Britain’s business lobby has warned against the UK adopting quota policies for women and ethnic minorities in the work place. The idea of quotas was put forward by the Shadow Justice Secretary Sadiq Khan, who said that Labour could legislate to force firms to be more diverse.
According to the Daily Express, Khan believes the level of women and ethnic minorities in senior city jobs is “truly disgraceful”, as more than half of FTSE 100 companies have no ethnic minority directors.
A spokesman for the Institute of Directors admitted that we needed to increase the number of ethnic minorities in top jobs but claimed quotas were “not the way to achieve this goal.” The IoD says that ethnic minorities should be encouraged into business careers, rather than forced in through quotas.

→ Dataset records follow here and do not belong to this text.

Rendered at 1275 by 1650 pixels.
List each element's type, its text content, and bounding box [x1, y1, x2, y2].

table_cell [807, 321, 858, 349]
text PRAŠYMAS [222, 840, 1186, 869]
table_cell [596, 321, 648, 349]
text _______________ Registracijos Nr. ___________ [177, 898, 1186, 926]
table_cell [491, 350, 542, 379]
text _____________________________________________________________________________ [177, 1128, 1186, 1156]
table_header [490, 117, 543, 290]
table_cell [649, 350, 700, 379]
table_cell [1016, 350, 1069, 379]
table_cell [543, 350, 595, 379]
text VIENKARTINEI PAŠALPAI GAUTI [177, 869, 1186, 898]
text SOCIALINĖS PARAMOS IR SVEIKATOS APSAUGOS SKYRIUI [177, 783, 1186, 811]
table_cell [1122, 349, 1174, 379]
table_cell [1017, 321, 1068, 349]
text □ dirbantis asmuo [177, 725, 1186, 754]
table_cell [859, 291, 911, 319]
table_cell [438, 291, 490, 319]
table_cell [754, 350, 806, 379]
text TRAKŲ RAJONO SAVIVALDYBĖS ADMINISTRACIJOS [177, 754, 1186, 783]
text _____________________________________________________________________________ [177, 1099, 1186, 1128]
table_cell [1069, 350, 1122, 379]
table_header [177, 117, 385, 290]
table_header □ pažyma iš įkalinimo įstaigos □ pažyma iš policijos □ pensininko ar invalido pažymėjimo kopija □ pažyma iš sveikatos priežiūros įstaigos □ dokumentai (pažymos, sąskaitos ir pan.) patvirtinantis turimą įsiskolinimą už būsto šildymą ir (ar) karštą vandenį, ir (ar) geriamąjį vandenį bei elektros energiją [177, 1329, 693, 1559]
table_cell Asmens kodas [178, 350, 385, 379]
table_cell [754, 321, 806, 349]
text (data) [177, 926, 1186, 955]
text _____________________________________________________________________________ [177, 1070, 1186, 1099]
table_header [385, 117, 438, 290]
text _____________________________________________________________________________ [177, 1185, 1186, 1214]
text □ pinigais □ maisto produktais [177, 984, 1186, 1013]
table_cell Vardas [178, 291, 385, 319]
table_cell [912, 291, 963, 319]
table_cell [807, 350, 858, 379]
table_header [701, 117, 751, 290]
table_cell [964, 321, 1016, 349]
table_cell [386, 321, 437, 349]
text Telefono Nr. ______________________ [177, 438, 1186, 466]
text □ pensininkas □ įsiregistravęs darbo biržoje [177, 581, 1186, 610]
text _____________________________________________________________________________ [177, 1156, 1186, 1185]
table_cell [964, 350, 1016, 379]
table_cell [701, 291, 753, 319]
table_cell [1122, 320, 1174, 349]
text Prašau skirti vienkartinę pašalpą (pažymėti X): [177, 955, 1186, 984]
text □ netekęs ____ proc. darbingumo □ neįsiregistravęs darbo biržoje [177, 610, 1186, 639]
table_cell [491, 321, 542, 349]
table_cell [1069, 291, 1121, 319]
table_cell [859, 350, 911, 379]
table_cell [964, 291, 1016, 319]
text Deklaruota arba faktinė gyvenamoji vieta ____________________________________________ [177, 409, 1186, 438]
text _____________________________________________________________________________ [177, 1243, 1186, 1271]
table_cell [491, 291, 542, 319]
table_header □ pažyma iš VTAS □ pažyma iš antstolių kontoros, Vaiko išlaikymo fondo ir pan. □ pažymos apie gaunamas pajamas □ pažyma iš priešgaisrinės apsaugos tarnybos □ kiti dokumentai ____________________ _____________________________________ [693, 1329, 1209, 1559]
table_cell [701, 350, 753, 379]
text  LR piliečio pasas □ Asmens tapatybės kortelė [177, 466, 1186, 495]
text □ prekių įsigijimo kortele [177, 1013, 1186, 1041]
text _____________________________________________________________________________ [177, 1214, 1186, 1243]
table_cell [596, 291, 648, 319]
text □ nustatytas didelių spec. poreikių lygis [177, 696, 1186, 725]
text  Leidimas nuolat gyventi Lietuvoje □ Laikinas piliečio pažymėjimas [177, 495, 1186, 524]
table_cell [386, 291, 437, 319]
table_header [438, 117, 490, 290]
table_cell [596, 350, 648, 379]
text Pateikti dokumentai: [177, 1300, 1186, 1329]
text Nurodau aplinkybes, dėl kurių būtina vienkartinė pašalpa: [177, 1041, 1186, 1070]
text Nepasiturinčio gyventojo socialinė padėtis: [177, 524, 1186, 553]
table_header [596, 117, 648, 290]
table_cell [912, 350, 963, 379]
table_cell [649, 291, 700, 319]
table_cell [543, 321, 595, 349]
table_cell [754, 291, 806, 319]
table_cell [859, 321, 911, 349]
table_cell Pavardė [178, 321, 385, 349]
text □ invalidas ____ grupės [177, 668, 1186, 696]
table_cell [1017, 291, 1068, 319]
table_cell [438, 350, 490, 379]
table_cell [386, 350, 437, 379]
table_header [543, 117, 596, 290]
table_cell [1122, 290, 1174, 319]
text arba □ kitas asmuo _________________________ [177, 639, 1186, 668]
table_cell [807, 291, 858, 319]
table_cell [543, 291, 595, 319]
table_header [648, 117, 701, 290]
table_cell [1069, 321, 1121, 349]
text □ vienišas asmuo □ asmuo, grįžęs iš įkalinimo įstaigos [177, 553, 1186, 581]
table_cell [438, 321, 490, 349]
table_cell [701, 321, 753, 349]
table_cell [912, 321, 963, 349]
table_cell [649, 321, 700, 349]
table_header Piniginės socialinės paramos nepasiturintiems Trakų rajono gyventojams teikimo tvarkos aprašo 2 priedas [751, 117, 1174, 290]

The IoD told Breitbart London: “The IoD fervently believes that diversity of all kinds improves board decision-making, but we are equally certain that legislation is not the way to achieve this goal. The voluntary approach supported by Lord Davies’ review of women on boards seems to be working, with women now holding
21% of FTSE 100 board positions, up from 13 percent in 2011. Clearly there is a long way to go, and the IoD is working hard to improve the executive pipeline to make sure this progress continues.
“While politicians might also be attracted to quotas for ethnic minority representation, we would urge caution. Mandatory targets for board appointments would do nothing to tackle the underlying problems. The IoD is focussing its efforts on supporting black and ethnic minority entrepreneurs so that they can become the business leaders of the future.”
Speaking about quotas Marina Yannakoudakis MEP said: “Norway, which does have a 40 percent quota for women on boards, has seen the rise of so-called ‘trophy directors’ or ‘golden skirts’ and yet still does not have a sustainable pipeline of women to fill executive positions.”
Breitbart London has previously noted that Sadiq Khan is a controversial politician and friend to the self-confessed terrorist Babar Ahmed. Khan spent years supporting Ahmed’s fight not to be deported from Britain to face terror charges in the US, but when Ahmed arrived he immediately pleaded guilty.
He is believed to have befriended Khan when they were teenagers in South London.